If I lived by the sea I would love to use this approach. Going each day to observe and record the sea's colour and mood and to weave those colours (or rather hook them) into place. But as I don't live near the sea, I have regretfully had to abandon the idea and have more boringly decided to adopt a more predictable, but hopefully, interestingly varied, colour palette.

From my preliminary sketches it quickly became apparent that to get the effect I was after, I was going to need a lot of colours.

Some were already in my stash which was a good start. But there was no doubt but that a few additions to the yarn mountain under my bed were also going to be required! All good clean fun but of course this lovely yarn stuff isn't cheap.
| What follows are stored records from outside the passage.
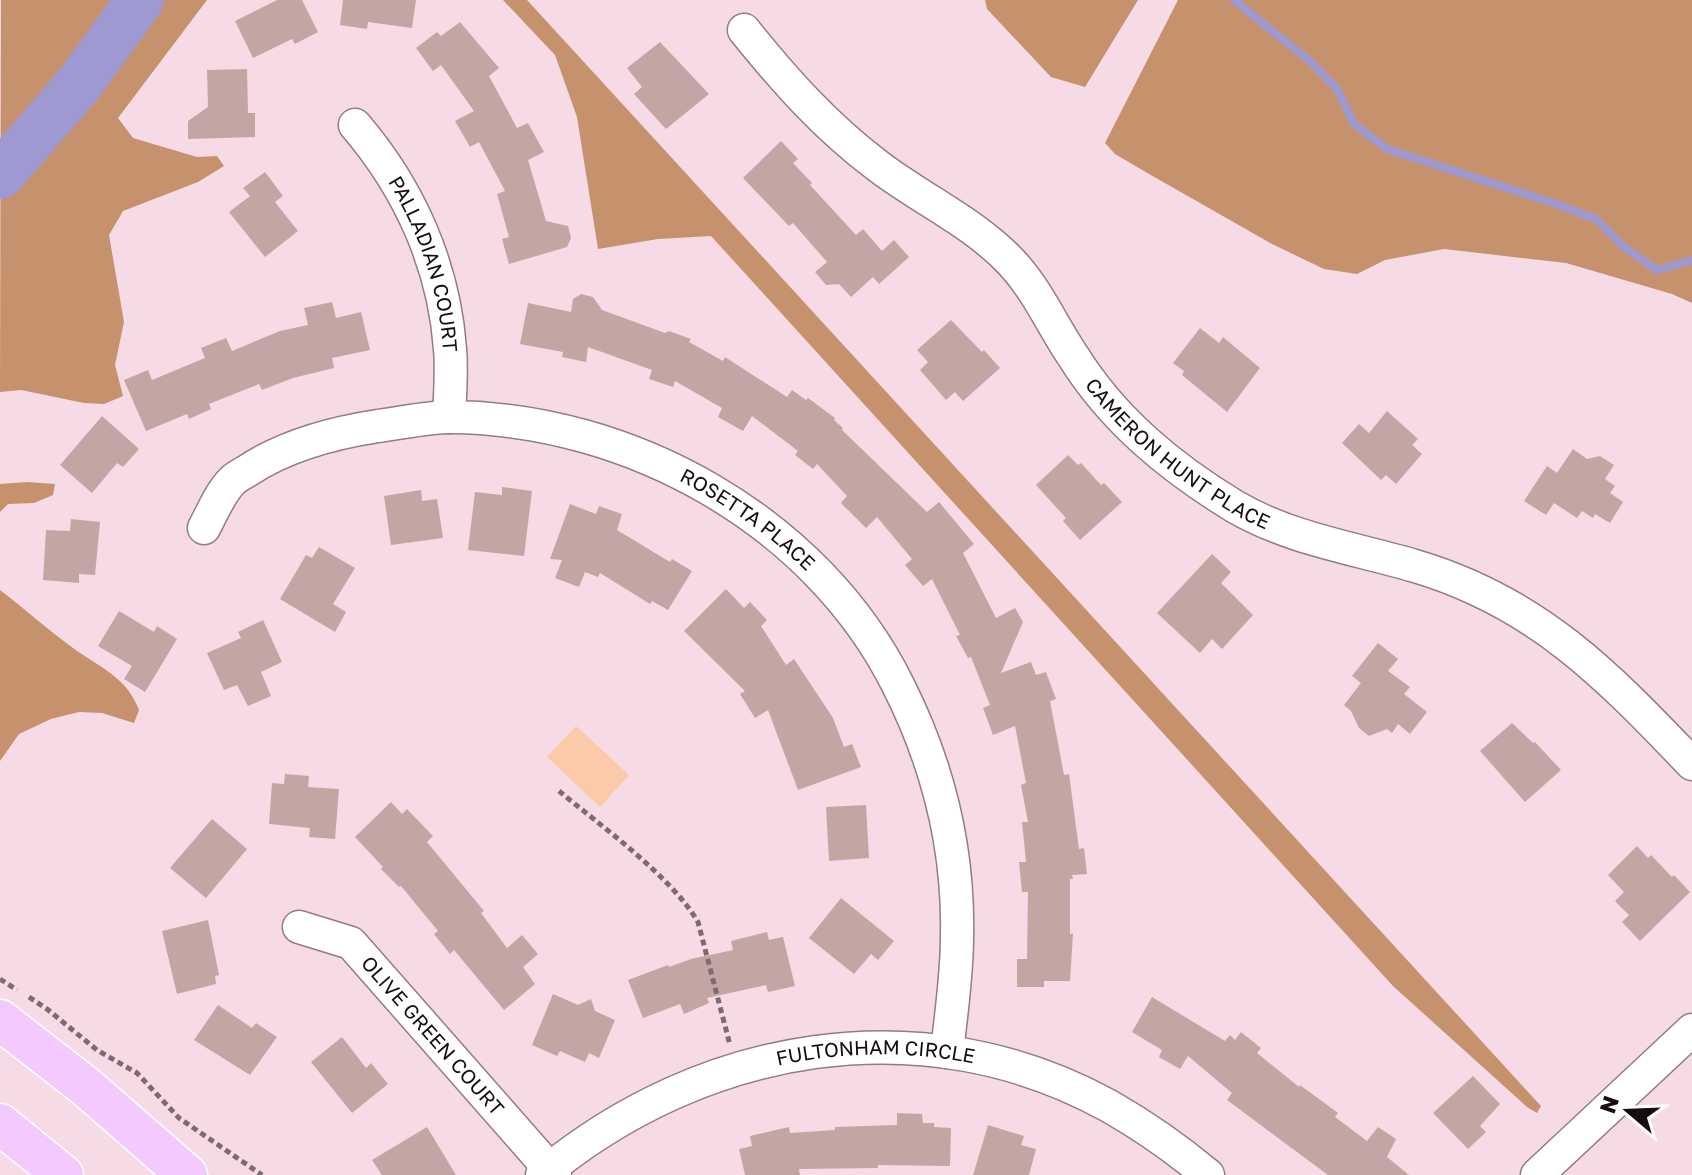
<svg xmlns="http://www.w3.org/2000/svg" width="1692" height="1175" viewBox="0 0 1692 1175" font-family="'Golos Text',sans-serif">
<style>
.green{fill:#facaa9}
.forest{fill:#c6926d}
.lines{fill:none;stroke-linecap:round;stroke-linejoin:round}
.stream{stroke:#9e99d1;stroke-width:8}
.river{stroke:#9e99d1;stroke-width:48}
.building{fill:#c3a6a3}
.minor-casing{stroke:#957b85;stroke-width:35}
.major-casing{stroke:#fff;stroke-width:43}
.path{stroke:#7d6b72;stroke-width:5;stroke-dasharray:6 4;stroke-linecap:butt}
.minor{stroke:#fff;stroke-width:32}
.major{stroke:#f4c9fd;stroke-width:40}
.labels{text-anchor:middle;stroke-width:6;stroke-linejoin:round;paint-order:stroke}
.street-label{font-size:20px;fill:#160d11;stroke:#fff}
</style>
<rect width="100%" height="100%" fill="#f6dae5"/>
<path class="green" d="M576,726L629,775L600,807L547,757Z"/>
<path class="forest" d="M1,0H207L118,118L133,138L197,157L217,156L224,166L198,182L123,211L109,235L124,322L115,365L123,396L104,404L84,403L21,390L0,392Z
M503,0H527L1541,1106L1537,1113L1527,1107L1393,986L711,236L658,239L598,249L577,117L555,55Z
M985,0H1138L1085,87L1051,77L987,9Z
M1178,0H1692V303L1672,294L1566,263L1444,249L1385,260L1357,274L1324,269L1272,244L1149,174L1115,154L1105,143Z
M27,482L55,484L53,495L34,503L8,504L0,512V484Z
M0,590C25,609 48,630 73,648C99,667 127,677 139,710L134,723L102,713L79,712L51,719L19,734L0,761Z"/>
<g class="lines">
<path class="stream" d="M1234,0L1311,62L1337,89L1354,124L1387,149L1556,204L1596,219L1624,247L1657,270L1692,260"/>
<path class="river" d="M0,175L79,84L140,0"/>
</g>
<path class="building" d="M277,0H302L318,32L295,44L292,39L253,58L235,21Z
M343,0H416L412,28L368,22L367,29L340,25Z
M460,22L499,68L489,76L517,128L528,123L544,152L528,160L546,221L568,226L571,238L567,247L509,264L502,239L509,237L497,194L505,191L479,142L470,147L455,121L474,111L441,65L433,71L416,48L437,32L441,36Z
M660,42L709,94L666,129L634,94L642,87L627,68Z
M247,69L248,113H255V137L188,139V121L208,107L207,70Z
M781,141L798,159L793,163L812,183L810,185L856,235L863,229L882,251L894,240L909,257L879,284L873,277L851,297L839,284L826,285L815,272L827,262L793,223L789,226L743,178Z
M265,172L283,196L275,202L298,231L265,257L229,212L250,196L243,188Z
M581,294L593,297L602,310L665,333L669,331L691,339L689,342L723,361L725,357L787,397L792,390L806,400L808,398L835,418L834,420L843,428L842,430L927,512L939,502L974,544L963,553L996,618L1015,608L1023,622L1001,673L1031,662L1036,675L1046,672L1056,699L1050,701L1064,775L1069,774L1079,849L1084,848L1087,874L1072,875L1073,879H1070V934H1073L1070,981H1044V987H1017V959H1027L1028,892H1022L1019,862H1026L1022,822H1028L1021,785L1026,783L1015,726L993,735L983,708L990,705L971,657L968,658L956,636L960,635L932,579L923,586L905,565L912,559L877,517L866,528L841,503L847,496L817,464L813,469L795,455L798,451L752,416L743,431L718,417L722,408L675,381L673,387L649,379L652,370L588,347L586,362L562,357L563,352L520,344L528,303L571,312L573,299Z
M332,302L336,318L361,312L370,350L332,358L334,368L293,378L262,390L259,384L209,404L211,409L189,419L187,414L146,431L124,380L148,370L152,380L205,358L201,348L226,338L232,351L280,331L308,325L304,308Z
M951,320L982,352L984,350L1000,368L963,401L955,392L946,400L920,370L928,362L917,350Z
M1200,328L1219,343L1223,337L1260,368L1227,412L1182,375L1184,371L1173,363Z
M1387,411L1418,439L1412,445L1422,454L1396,484L1386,475L1381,480L1342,443L1359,424L1369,433Z
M102,416L139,449L123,467L117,463L92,493L60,465Z
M1573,449L1587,459L1600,456L1614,465L1605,479L1615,486L1610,493L1623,502L1610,523L1595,514L1593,518L1582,511L1577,518L1554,503L1546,515L1524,501L1547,466L1557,473Z
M1068,455L1078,465L1081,463L1101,485L1104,483L1122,502L1080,540L1063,521L1066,518L1036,485Z
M502,487L532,491L524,556L468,550L475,492L502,495Z
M421,490L422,501L437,499L443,538L391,545L384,496Z
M570,504L596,514L599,506L622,514L617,530L670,562L672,559L692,571L668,610L652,601L650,604L600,573L598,577L585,572L579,587L555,578L562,560L550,559Z
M71,519L100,522L95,575L79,574V583L43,580L46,530L70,531Z
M319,547L355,568L333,604L346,612L335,632L280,599L306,555L312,558Z
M1212,554L1231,572L1221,583L1253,615L1222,649L1212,639L1200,653L1157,613Z
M726,589L744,608L750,602L767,620L761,626L786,665L794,659L833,718L844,747L852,744L861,767L798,790L768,710L755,718L740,694L745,691L684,631Z
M119,611L154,632L157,626L177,639L145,692L124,679L132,666L98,646Z
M263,620L282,662L261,672L271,696L248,706L237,685L224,690L207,653L241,638L238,632Z
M1378,643L1398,659L1388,671L1410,687L1404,694L1427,712L1410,734L1398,724L1392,733L1387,729L1369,736L1359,728L1351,711L1344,705L1361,683L1352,676Z
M1512,723L1533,743L1535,742L1561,770L1525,802L1480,751Z
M285,774L309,776L308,787L339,789L335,839L309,837L310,828L269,824L272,783L284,784Z
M391,802L402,814L407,809L433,836L427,842L484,911L481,913L507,948L522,935L538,954L523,967L535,984L504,1010L454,950L450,954L434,934L438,931L401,886L399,887L381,869L383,867L355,837Z
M866,805L869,858L829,861L826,807Z
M212,819L247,849L206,898L170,868Z
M1637,846L1648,858L1651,855L1672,877L1674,875L1690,892L1640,941L1622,922L1629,915L1615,901L1624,892L1608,875Z
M841,898L894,941L878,960L871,954L854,974L809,938Z
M208,920L219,975L215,976L216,984L177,994L162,931Z
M767,932L769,940L783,937L795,986L768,992L766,985L707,998L709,1003L684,1014L680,1004L643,1018L628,980L668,965L669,967L691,959L733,950L731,941Z
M553,994L578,1005L591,999L595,1011L615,1020L599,1058L589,1053L585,1062L560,1051L557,1056L532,1045Z
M1152,997L1225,1041L1230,1035L1235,1040L1241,1032L1261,1048L1257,1053L1299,1087L1300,1085L1338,1113L1335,1117L1367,1141L1378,1127L1396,1139L1387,1157L1409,1175H1328L1227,1100L1232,1093L1188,1056L1180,1069L1159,1057L1162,1050L1132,1032Z
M218,1005L252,1028L256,1023L277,1037L250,1075L194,1040Z
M342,1037L366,1068L371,1063L388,1084L352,1113L311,1062Z
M1473,1076L1500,1104L1480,1126L1486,1132L1468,1149L1433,1113Z
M897,1113L922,1114L923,1123H934V1127L951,1128L950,1166L878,1165V1168L799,1169L800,1175H745L739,1149L752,1146L750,1136L789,1127L790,1133L835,1130V1127L897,1125Z
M988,1125L1024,1136L1021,1145L1036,1149L1029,1175H973Z
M427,1127L456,1175H382L372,1160Z"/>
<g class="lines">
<defs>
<g id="minor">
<path id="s1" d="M744,30C784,80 826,127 878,166C921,199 975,223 1012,263C1038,291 1052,325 1073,356C1113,420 1170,467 1234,506C1290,539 1354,548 1415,566C1537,602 1607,675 1692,764"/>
<path id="s2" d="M355,125C409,188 444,265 450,349C452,371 450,395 449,417"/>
<path id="s3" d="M204,528C212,513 220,493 232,481C236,477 242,474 247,471C286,445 332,433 378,426C402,423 427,417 450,417C631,418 817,522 898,685C938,764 959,849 957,937C957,976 951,1014 947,1052"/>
<path id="s4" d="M299,927L351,943L555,1175"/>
<path id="s5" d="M542,1175C702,1042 922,1003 1109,1106C1144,1126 1177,1149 1208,1175"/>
<path d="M1537,1175L1692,1030"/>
</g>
<path id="major" d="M0,1020L85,1086L187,1175
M0,1124L63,1175"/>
</defs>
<use href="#minor" class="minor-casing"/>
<use href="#major" class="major-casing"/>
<path class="path" d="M559,791C601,826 671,876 698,922L730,1045
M0,979L17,990
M29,997L47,1009L97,1050L137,1073L179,1118L262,1175"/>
<use href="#minor" class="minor"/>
<use href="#major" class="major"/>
</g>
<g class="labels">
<g class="street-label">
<text dy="7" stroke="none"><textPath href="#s2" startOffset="158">PALLADIAN COURT</textPath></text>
<text dy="7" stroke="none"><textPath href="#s1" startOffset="614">CAMERON HUNT PLACE</textPath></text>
<text dy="7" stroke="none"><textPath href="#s3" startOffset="606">ROSETTA PLACE</textPath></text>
<text dy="7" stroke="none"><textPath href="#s4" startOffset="178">OLIVE GREEN COURT</textPath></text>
<text dy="7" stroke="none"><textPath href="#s5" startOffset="364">FULTONHAM CIRCLE</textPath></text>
</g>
</g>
<g transform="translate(1628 1111) rotate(289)" stroke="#ffffff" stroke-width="6" paint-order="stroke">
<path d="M0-6L14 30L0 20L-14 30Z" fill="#160d11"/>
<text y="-12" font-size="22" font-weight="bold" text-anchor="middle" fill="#160d11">N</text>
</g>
</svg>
So I have been buying it frugally, (all things are relative!), in instalments, with left over birthday money and some repaid expenses money over the last month. I now have twenty seven glorious sea colours and I've had to make a colour swatch card to keep track of what colours are going to go alongside others. Janice of childhood, uninterrupted gave me the idea of the colour swatch card in her post here and it's fantastic. Can't think why I didn't do this before when juggling umpteen colours and trying to remember what order I'd decided they were supposed to go in.

Interestingly there are some colours outside my normal palette of sunny blues, pinks and bright pale greens - soft grey and ivory are in there, slatier and moodier blues and smudgier greens than my normal choices figure and there is even a soft, neutral buff colour, unappetisingly called "String" which I would never normally go for. As I said in my post on my dahlia cushion, working with colours very much outside my normal palette has changed my perspective a bit. I like it. What next I wonder?!

My life-saving colour swatch chart made from holes punched in the side of a packet of Earl Grey tea
 with the name of each colour (and its code) carefully noted against each strand for when I need to re-order!
Anyway this homemade colour chart has saved a lot of trouble and means I can now vacuum the bedroom floor where previously the balls of yarn were all carefully laid out. Woe betide anyone who came in before and disturbed one of my arrangements with a careless shoe or a helpful hoover!

The first eleven colours of my twenty seven.
I won't be able to say that my blanket will be the sea of 2012 or 2013 in the way that Sonia will be able to say that hers is the sky of 2012 but I hope it will convey the essence of the changing seas of this year, next year, some time and ever. And in my land-locked existence it will be a happy reminder of the liminal possibilities that the changing sea reminds me of. "Everything is in flux" was the hallmark of one of ancient Greece's philosophers, Heraclitus. Profoundly true and good to be reminded of it sometimes. Nothing ever stays entirely the same; neither the good, the bad nor the indifferent. Living life to the full is often, I think, about learning to flow with that, rather than against it. So hopefully my blanket will carry a gentle philosophical reminder of that too!

The beginnings of my sea-change ripple.